Luego parpadeó y miró a Lorenzo con una intención evidente:

—Esta noche no te vayas, quédate a dormir conmigo, ¿sí? No nos hemos visto en tantos días, te extrañé muchísimo.

Lorenzo, que estaba bebiendo su café, casi lo escupe.

Decir esas cosas frente a tanta gente... ¿acaso Inés no lo hacía a propósito para que malinterpretaran que ya había algo entre ellos?

Además, la insinuación era demasiado directa.

Lorenzo realmente no sabía dónde meterse.

La señora Quintero, viendo que su hija era tan atrevida, tosió ligeramente y le jaló la manga a Inés:

—Inés, una señorita debe ser más prudente al hablar, ¿cómo puedes ser tan lanzada?

Lorenzo se quedó mudo. «¿A qué hora va a llegar Almendra?», pensó desesperado.

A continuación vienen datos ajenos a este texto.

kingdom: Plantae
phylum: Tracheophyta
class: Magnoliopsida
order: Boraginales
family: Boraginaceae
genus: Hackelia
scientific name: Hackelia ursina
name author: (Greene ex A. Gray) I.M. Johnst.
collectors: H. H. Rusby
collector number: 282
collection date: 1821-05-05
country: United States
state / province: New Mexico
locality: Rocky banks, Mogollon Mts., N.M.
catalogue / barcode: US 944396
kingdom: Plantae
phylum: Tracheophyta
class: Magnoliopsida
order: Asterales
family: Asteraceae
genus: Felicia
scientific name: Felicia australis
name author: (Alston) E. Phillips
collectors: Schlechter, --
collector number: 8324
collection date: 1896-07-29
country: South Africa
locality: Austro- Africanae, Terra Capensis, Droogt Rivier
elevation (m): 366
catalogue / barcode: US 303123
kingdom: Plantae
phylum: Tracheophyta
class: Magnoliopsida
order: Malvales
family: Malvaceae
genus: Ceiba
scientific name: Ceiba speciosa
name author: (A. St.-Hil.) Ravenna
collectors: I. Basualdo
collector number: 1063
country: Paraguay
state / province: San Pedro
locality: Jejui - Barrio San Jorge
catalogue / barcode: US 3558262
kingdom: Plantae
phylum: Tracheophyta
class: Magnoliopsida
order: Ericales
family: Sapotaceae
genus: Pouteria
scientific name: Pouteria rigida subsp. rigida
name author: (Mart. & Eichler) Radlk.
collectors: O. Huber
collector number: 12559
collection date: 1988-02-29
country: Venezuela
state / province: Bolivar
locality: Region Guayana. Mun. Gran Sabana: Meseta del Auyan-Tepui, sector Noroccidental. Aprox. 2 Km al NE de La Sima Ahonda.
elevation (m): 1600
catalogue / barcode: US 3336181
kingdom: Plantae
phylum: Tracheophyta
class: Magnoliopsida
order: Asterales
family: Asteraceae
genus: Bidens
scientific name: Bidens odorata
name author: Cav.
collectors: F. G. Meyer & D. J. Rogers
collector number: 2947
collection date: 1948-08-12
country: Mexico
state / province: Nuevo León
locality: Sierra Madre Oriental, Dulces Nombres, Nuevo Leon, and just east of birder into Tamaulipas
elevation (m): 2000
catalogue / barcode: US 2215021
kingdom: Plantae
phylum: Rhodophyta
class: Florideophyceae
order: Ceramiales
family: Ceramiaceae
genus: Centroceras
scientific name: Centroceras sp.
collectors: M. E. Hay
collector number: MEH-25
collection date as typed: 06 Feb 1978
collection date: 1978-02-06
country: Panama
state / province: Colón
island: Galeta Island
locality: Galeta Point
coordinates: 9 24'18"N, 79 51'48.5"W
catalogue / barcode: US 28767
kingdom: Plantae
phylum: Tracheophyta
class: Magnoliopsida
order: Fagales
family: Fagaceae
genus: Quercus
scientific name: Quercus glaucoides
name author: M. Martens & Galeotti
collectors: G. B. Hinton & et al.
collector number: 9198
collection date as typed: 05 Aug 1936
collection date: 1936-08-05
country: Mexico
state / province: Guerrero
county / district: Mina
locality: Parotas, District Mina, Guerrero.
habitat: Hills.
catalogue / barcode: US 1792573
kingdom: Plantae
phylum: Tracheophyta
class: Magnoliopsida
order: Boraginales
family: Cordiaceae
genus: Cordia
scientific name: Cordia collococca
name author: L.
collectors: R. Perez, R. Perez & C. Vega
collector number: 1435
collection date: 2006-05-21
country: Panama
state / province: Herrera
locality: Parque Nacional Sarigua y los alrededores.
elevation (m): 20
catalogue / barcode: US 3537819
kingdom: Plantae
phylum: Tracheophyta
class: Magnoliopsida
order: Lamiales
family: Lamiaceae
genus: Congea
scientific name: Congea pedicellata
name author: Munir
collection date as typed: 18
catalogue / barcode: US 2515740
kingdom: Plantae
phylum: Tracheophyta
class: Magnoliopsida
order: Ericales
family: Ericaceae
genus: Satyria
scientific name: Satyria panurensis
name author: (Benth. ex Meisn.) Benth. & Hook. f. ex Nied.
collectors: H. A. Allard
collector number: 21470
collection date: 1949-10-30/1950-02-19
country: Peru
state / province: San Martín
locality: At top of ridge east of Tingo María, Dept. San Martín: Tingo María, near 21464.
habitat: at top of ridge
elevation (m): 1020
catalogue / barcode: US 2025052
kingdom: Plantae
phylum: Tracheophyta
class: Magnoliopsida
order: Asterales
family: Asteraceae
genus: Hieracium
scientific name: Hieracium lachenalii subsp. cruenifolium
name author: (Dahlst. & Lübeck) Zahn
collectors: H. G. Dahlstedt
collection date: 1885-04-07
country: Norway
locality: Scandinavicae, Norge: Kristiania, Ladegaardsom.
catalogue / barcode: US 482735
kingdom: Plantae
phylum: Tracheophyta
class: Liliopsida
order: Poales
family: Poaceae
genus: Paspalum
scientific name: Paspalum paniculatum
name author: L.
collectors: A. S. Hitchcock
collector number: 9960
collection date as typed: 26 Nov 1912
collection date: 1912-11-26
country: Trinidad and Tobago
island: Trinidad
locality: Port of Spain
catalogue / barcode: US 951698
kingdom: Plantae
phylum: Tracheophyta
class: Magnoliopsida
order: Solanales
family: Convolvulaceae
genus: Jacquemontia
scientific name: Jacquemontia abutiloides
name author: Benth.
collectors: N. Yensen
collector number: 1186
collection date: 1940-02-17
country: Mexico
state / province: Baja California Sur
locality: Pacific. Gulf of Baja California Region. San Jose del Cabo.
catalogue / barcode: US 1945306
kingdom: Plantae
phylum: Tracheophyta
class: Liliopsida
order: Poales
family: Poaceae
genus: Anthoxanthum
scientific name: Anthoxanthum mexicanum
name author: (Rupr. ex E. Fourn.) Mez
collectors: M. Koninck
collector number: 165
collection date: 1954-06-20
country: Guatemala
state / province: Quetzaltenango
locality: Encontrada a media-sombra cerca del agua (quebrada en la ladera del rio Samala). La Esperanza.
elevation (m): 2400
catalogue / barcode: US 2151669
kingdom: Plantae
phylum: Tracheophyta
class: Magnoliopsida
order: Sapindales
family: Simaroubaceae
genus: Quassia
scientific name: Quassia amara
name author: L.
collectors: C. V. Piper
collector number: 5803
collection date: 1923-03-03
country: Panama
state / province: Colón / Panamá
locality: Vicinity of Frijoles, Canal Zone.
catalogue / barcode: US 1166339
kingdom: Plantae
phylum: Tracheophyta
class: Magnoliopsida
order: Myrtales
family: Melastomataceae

Ante una Inés tan encimosa, realmente se sentía acorralado.

***

Mientras tanto, en el canal VIP del Aeropuerto Internacional de Las Palmeras.

Almendra llevaba gafas de sol, una gabardina negra y botines negros; caminaba con un aire imponente y seguro.

Los funcionarios que fueron a recibirla saludaron a Fausto con extremo respeto y energía.

En cuanto a por qué no saludaron a Almendra con la misma reverencia, fue porque a sus ojos, una jovencita como ella debía ser simplemente la asistente de Fausto.

Después de todo, Fausto era el secretario general del Departamento de Inspección, y era normal que llevara uno o dos asistentes.

El líder del comité de recepción dijo con tono de disculpa:

—Señor secretario Fausto, nuestro alcalde, el señor Quintero, lo está esperando en el Ayuntamiento para recibir a su comitiva.